Nükleer rejimden kastımız şu: Hiroşima ve Nagazaki’ye ABD’nin attığı nükleer bombaların (1945) ardından nükleer silahların yasaklanmasına ilişkin güçlü bir uluslararası toplum hareketi doğmuştu. Bu hareketin etkisi ve 1960’ların başında ABD ile SSCB arasında bir yumuşama döneminin başlamasının bir neticesi olarak Nükleer Silahların Yayılmasının Önlemesi Antlaşması (NPT) 1968 yılında imzaya açılmış ve anlaşma 1970 yılında yürürlüğe girmişti. Bu anlaşma BM Güvenlik Konseyi’nin beş daimî üyesinin elindeki nükleer silahları yasal, diğer devletlerinkileri de yasadışı kabul edip; yasal nükleer silahı olan beş devlete bu silahların üretilmesi, yayılması ve kullanılmasının engellemesine ilişkin bir yetki vermekteydi. Böylece hem bir nükleer tekel oluşmuş hem de nükleer silahlar, savaşlarda kullanılması yasak silahlar haline gelmişti. Bu sayede Soğuk Savaş bir soğuk barışa dönüşmüş ve insanlık bu korkunç silahların savaşlarda kullanılamadığı uzun bir dönem geçirmişti. NPT’den sonra başta INF (Orta Menzilli Nükleer Kuvvetler Anlaşması) olmak üzere pek çok uluslararası anlaşma imzalanarak nükleer silahlar konusunda tüm uluslararası toplumun (Hindistan, Pakistan ve Kuzey Kore dışında) üzerinde uzlaştığı bir nükleer rejimi ortaya çıkmış oldu. Ancak Balta’nın da ifade ettiği gibi ABD ve Rusya son beş yılda (2019’da ABD, 2020’de ise Rusya) nükleer silahların sınırlandırılmasına ilişkin pek çok uluslararası anlaşmadan çekildi. Böylece üçüncü dünya savaşı riskini azaltan en önemli bariyer ortadan kalkmış oldu. Özellikle taktik (küçük ölçekli) nükleer silahların bölgesel savaşlarda kullanılabilmesi gerektiğine ilişkin tartışmalar bu riski daha da arttırıyor. Nükleer silah meselesi NPT’nin imzalanmasının ardından konuşulması bile endişe verici olarak algılanırken, Putin’in Ukrayna Savaşı’nda taktik nükleer silahlar bahsini sık sık dile getirmesi, uluslararası kamuoyunu konuya ısıtmak ve “nükleer” sözcüğünü normalize etmek olarak değerlendirebilir.

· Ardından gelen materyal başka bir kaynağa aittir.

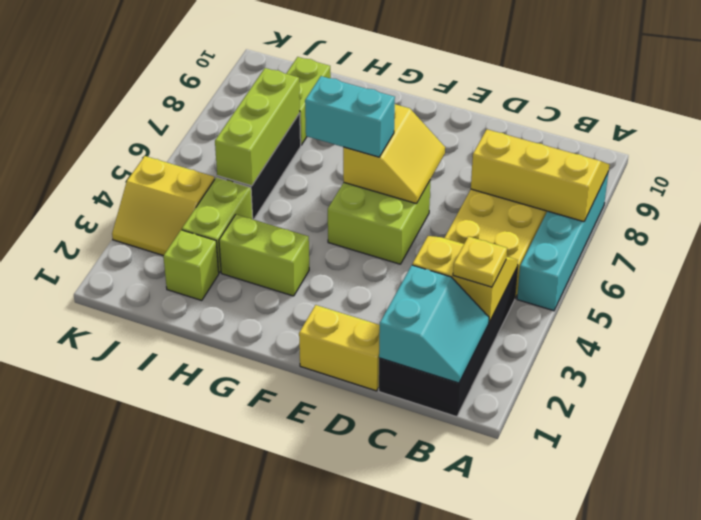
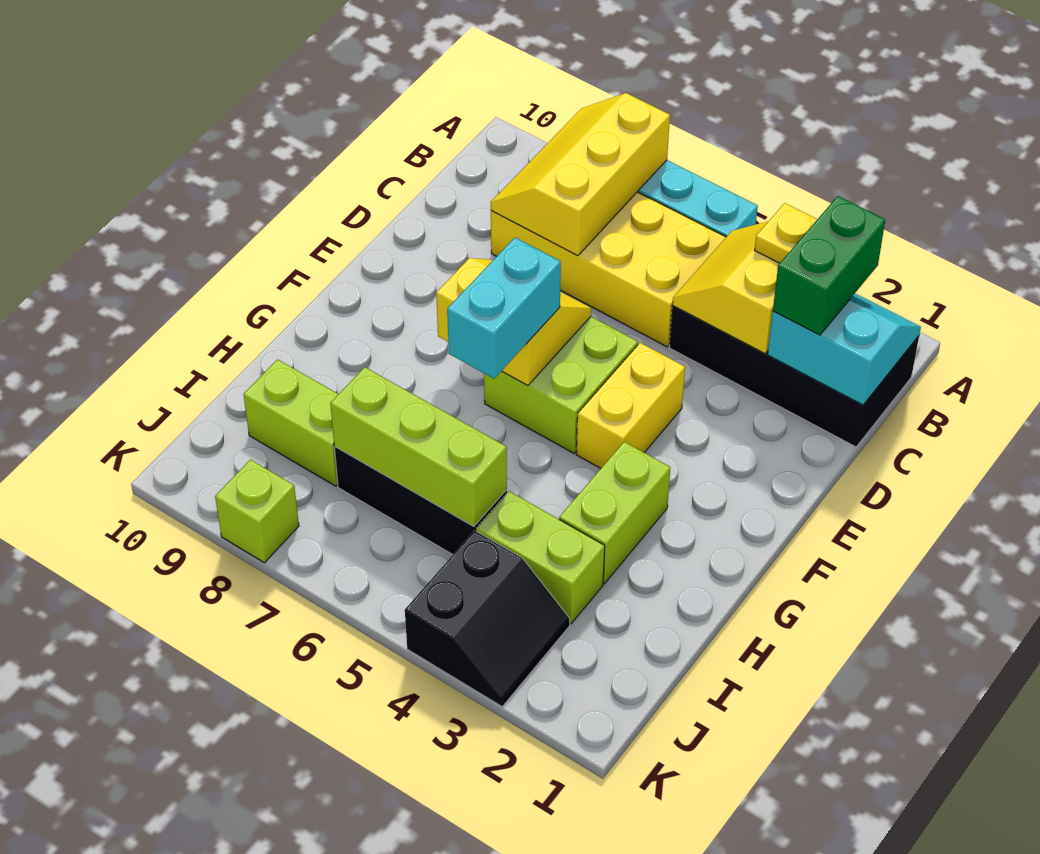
none -> green 1x2 brick [773,196,885,335]
yellow 1x2 brick [299,305,380,391] -> yellow 1x2 brick moved to [576,343,685,468]
lime 1x1 brick [163,230,219,301] -> lime 1x1 brick moved to [215,460,299,563]
yellow 2x2 slope [112,156,215,256] -> black 2x2 slope [405,530,570,707]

Balta Gazze ve Ukrayna meselelerini çok önemsediğini ancak Tayvan meselesinin olası savaşı başlatabilecek en ciddi konu olarak değerlendirdiğini röportajında sıkça tekrarlıyor. Vurguladığı diğer bir önemli konu da BM Güvenlik Konseyi’ndeki vetoların BM’yi pek çok önemli konuda etkisiz ve çalışamaz hale getirdiği gerçeği. Böylece savaşları bir daha yaşamamak için kurulan bu örgütün temel kurucu değerinin nasıl aşındığını ifade ederek, olası bir savaşı durumunda beklenen fonksiyonunu icra etmekten çok uzağa savrulabileceği ihtimalini de vurgulamış oluyor. 
Balta’nın röportajında Çin’in uyguladığı finansal yayılmacılıktan, kasım ayında ABD’de gerçekleşecek başkanlık seçimine pek çok küresel gelişmenin olası savaş senaryosunu nasıl etkileyebileceği uzun uzun tartışılıyor. Bu röportajı okumanızı öneririm.